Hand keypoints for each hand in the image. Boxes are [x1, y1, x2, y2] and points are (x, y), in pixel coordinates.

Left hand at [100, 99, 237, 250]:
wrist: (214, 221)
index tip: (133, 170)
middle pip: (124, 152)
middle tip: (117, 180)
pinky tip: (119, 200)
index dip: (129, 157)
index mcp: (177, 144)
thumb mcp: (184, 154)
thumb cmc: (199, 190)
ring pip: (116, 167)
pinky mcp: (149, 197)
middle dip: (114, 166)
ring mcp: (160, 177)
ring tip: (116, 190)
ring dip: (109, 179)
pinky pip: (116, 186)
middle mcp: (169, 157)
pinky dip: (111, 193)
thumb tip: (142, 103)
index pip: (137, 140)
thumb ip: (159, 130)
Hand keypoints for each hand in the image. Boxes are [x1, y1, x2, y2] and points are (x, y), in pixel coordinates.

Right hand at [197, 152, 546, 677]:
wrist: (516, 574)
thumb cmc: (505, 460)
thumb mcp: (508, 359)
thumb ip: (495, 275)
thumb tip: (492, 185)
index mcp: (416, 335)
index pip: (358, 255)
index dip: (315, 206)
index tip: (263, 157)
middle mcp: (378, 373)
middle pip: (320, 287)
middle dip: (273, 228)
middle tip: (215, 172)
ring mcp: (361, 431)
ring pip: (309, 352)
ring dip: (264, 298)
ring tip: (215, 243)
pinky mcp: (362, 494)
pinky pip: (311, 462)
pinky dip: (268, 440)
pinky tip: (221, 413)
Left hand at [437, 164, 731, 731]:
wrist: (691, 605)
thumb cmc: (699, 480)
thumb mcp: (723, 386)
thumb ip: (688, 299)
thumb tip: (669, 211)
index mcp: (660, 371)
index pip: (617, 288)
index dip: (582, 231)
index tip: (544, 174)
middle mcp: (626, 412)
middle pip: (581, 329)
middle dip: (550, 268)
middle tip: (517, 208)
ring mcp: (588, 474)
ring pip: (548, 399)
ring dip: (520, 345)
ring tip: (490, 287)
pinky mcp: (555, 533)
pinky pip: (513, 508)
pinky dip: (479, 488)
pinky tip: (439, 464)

WHAT THE EXERCISE ASKS: Where a line of the records contains the word "ring", copy that line.

RESPONSE BOX:
ring pip: (116, 167)
ring mcp: (160, 177)
ring tip: (116, 190)
ring dip: (109, 179)
ring mcp: (361, 431)
ring pip: (309, 352)
ring dip: (264, 298)
ring tip: (215, 243)
ring mcp: (588, 474)
ring pip: (548, 399)
ring dip: (520, 345)
ring tip: (490, 287)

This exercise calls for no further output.